Following the MRE challenge, teams were required to perform pull ups and box jumps while other members executed firefighter drags, fireman carries, two-man carries and standing drags.

 

After the carry challenge, teams went into the basement of the clinic, where they were covered with flour to simulate contamination and required to follow decontamination procedures. After running through cold showers, two members from each team were removed to serve in a later challenge as mock casualties.

 

The remaining members traversed a rock wall and completed a tire flipping challenge to retrieve their patients. Teams worked in unison to flip heavy tires that simulated debris in the way of rescuing their comrades.

 

Team members who were removed from the previous challenge were scattered across Freedom Park to serve as simulated casualties of a roadside bomb.
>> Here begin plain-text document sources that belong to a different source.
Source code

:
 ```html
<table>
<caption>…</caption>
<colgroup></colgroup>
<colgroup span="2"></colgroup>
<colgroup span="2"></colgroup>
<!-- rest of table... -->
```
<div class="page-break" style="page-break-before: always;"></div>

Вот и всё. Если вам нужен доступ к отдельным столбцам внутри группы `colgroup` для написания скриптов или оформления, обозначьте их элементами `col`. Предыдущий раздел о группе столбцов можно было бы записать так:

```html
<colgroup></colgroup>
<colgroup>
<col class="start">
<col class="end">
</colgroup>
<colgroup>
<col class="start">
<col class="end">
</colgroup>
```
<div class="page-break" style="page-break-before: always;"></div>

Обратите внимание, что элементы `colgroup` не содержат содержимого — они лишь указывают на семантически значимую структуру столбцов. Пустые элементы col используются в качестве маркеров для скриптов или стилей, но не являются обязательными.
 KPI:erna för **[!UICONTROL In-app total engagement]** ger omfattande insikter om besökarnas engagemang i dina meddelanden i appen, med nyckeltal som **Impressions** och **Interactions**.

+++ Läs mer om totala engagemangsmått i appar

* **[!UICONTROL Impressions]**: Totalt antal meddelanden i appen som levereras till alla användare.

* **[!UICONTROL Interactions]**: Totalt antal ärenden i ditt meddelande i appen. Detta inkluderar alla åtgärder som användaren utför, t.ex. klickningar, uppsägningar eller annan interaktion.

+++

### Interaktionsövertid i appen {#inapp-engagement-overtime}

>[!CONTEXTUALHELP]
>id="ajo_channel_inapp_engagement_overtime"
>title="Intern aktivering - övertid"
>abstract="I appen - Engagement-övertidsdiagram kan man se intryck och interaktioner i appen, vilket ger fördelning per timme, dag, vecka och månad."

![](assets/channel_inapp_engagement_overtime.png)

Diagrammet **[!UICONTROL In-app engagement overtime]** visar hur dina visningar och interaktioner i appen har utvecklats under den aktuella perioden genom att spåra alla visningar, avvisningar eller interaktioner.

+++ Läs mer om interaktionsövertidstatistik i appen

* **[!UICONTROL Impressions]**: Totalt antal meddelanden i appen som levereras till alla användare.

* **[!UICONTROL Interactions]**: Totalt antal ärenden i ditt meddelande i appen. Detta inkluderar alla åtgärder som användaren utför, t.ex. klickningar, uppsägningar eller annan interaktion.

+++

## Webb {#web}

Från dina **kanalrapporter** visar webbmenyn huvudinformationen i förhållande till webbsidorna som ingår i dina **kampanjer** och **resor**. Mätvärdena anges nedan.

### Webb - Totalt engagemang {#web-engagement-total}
Teams faced simulated sucking chest wounds and severe leg injuries that they had to treat.

 

In the final challenge, three members dove into the base pool to retrieve a dummy while the other members performed CPR on another dummy.

 

“The pool was the most difficult challenge for my team, and it’s not a skill everyone had,” said 1st Lt. Karen Salvaggio, 39th Operations Support Squadron airfield operations officer. “It was hard to coordinate while we were underwater. The challenge definitely built confidence. We don’t always do things like this as a team; it our teamwork and problem solving skills.”

 

The Titan Medic Games allowed participants were able to have fun, sweat and build camaraderie in a controlled sporting event to build confidence in SABC.

 

In a combat environment, a team may need to head out on another operation after retrieving injured wingmen, however, here they were able to unwind at Arkadas Park for a free meal from the USO as winners were announced in a closing ceremony.

 

The competition was won by the 39th Medical Support Squadron. Second place went to the 22nd Expeditionary Air Refueling Squadron, and the 39th Logistics Readiness Squadron came in at third place.

 

“We wanted to give others an inside look at what we do,” said Lt. Col. Sarah Evans, 39th MDOS commander. “Our job is not always about sitting in the office. There is a physical side to our mission. Hopefully, the success of the event and our hunger for competition drives the continuation of the Titan Medic Games for years to come.”